Textauszug:
○ ○ ○

4Für diese Tätigkeiten existieren die Aufgaben-/Tätigkeitsbeschreibungen Nr. 83 (Kommissionierung Pick by light), Nr. 32 (Clearing) und Nr. 33 (Packerei). In diesen sind neben einer Beschreibung von „Teilaufgaben“ Angaben zum „Erforderlichen Können“ enthalten. Dabei sind für die Kommissionierung Pick by light (Nr. 83) die Dauer der erforderlichen Anlernzeit mit „3 - 4 Wochen“ und ein „Erfahrungsaufbau von ca. weiteren 4 - 6 Wochen“ sowie eine „Gesamtanlernzeit 7 - 10 Wochen“ angegeben, für Clearing (Nr. 32) „Ca. 3 - 4 Wochen (Anlernen inklusiver Erfahrungsaufbau)“ und für die Packerei (Nr. 33) „Ca. 4 - 5 Wochen (Anlernen inklusive Erfahrungsaufbau)“. Unter „Eingruppierung“ wird jeweils Entgeltgruppe E 2 BETV angegeben.

○ ○ ○

Bereitgestelltes Material:
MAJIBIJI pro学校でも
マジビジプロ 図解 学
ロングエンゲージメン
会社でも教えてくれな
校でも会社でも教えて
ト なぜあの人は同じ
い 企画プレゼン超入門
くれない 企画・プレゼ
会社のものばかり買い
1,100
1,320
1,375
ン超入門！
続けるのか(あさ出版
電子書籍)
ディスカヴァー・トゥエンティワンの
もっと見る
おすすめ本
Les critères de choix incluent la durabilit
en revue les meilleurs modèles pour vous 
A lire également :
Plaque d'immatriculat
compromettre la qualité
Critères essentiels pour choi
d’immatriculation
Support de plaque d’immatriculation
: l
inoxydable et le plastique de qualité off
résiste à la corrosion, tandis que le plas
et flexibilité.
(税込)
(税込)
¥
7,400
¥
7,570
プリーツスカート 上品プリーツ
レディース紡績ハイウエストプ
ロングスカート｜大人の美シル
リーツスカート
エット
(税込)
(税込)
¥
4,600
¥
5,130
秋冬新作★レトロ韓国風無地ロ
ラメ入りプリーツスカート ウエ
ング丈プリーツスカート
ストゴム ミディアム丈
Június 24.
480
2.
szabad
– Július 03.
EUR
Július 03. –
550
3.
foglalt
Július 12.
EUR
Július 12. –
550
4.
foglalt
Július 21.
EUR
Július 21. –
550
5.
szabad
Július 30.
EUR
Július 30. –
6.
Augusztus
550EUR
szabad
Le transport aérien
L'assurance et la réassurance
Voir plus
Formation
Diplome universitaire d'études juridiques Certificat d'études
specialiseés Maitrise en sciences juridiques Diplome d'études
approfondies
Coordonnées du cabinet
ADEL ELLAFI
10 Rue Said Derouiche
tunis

○ ○ ○

Arbeitsanweisung: Setzen Sie den Textauszug über die Tätigkeitsbeschreibungen Nr. 83, 32 und 33 mit ihren Anlernzeiten im Anschluss an seinen letzten Satz fort.

Ergebnis der Aufgabe:
5Darüber hinaus gibt es im Lager seit dem Jahr 2012 sog. Kombi-Stellen. Diese wurden eingeführt, um durch qualifiziertere Arbeitnehmer bessere Vertretungsmöglichkeiten für abwesende Arbeitnehmer zu haben. Hierzu existiert die Aufgaben-/Tätigkeitsbeschreibung Nr. 124a. Diese hat ua. folgenden Inhalt:

6Unter „Erforderliches Können“ sind „3 - 4 Wochen als Anlernzeit und Erfahrungsaufbau von ca. weiteren 4 Wochen, Gesamtanlernzeit 7 - 8 Wochen inkl. Erfahrungsaufbau“ angegeben.

7Mit Schreiben vom bat die Arbeitgeberin um Zustimmung des Betriebsrats zur Versetzung der Arbeitnehmerinnen M B und C M von einem Arbeitsplatz Kommissionierung Pick by light auf eine Kombi-Stelle unter Eingruppierung in Entgeltgruppe E 2 BETV. Den Schreiben war die Aufgaben-/Tätigkeitsbeschreibung Nr. 124a beigefügt. Der Betriebsrat erteilte mit Schreiben vom seine Zustimmung zu den Versetzungen, verweigerte sie aber hinsichtlich der beabsichtigten Eingruppierungen. Zur Begründung führte er an, die für die vollwertige Ausübung der Tätigkeit erforderlichen Kenntnisse und Fertigkeiten könnten nicht in 13 Wochen erworben werden. Deshalb sei eine Eingruppierung in Entgeltgruppe E 3 BETV zutreffend.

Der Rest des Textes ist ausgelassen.